## RECORDS FOR THE EXERCISE:
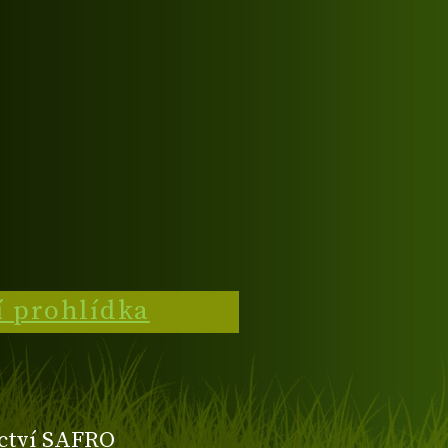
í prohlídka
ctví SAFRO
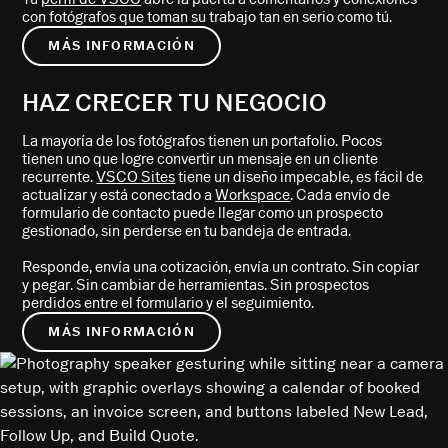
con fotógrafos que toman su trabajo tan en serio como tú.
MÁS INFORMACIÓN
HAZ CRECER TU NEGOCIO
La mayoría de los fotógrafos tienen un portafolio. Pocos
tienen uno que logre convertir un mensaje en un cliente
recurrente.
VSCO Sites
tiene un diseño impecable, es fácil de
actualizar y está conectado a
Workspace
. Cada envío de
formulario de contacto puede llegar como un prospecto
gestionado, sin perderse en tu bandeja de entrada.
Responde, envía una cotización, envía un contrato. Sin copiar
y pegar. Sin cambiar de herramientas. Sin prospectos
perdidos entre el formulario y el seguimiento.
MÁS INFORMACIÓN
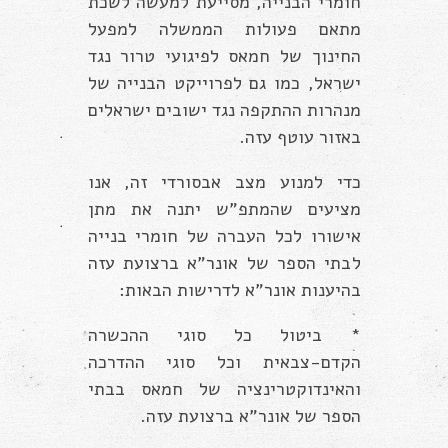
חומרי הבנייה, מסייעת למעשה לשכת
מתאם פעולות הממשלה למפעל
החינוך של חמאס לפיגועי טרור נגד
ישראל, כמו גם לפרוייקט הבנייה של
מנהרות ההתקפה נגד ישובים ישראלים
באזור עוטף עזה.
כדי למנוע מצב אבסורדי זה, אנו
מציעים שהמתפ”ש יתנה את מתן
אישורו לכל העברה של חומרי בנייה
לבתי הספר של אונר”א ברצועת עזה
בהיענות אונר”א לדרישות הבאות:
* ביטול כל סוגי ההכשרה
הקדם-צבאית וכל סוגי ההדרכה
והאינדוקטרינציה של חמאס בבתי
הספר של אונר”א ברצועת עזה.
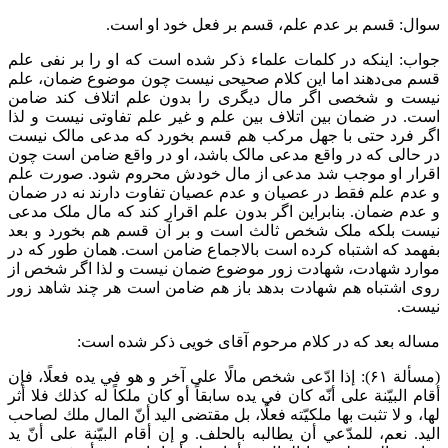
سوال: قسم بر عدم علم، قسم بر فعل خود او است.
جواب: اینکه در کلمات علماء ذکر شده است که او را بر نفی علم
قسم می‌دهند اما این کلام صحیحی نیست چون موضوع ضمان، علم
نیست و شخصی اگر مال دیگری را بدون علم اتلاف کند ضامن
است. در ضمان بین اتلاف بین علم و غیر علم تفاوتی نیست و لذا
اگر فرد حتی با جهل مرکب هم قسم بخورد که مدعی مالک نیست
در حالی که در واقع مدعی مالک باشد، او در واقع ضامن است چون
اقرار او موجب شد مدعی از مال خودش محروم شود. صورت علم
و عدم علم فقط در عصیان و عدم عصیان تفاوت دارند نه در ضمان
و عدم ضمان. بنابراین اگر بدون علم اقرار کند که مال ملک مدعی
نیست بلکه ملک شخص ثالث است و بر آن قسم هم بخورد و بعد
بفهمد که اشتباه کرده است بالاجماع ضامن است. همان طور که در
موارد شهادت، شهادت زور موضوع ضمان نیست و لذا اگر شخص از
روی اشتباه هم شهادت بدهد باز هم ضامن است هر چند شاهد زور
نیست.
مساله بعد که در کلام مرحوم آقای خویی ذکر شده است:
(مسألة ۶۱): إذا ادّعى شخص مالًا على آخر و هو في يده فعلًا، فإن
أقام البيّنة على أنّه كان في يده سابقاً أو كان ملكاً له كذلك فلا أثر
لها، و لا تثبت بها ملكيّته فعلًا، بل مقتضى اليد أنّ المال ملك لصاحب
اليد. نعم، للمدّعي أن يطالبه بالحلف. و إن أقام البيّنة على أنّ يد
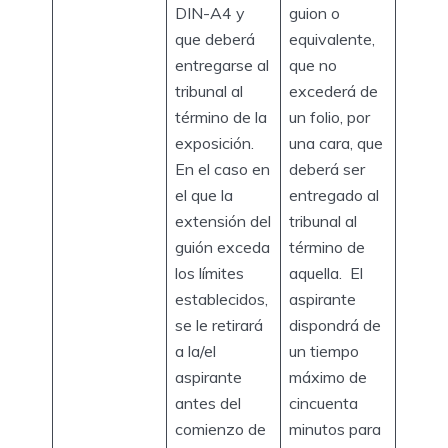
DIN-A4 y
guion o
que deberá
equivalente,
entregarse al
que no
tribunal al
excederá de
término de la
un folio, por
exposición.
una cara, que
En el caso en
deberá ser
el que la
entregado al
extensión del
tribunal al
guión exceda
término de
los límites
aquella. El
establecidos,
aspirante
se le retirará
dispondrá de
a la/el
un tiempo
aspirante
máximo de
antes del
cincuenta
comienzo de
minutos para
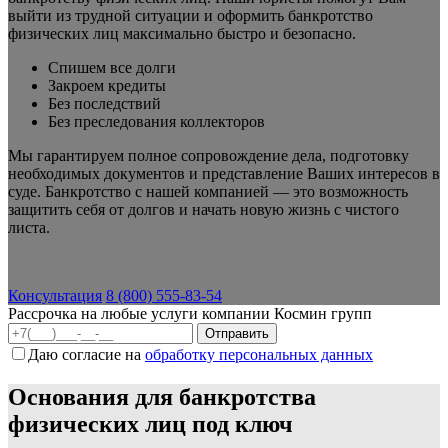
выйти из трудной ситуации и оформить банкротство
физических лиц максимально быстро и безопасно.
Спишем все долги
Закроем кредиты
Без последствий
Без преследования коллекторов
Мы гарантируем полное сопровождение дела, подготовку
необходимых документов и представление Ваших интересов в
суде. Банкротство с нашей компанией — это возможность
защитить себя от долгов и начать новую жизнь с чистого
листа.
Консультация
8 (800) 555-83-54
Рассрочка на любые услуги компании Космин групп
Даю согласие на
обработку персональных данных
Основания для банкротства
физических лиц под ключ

## WORK ITEM:
Filter the entries and keep only the lines holding "شهادت".

## ANSWER TO THE PROBLEM:
موارد شهادت، شهادت زور موضوع ضمان نیست و لذا اگر شخص از
روی اشتباه هم شهادت بدهد باز هم ضامن است هر چند شاهد زور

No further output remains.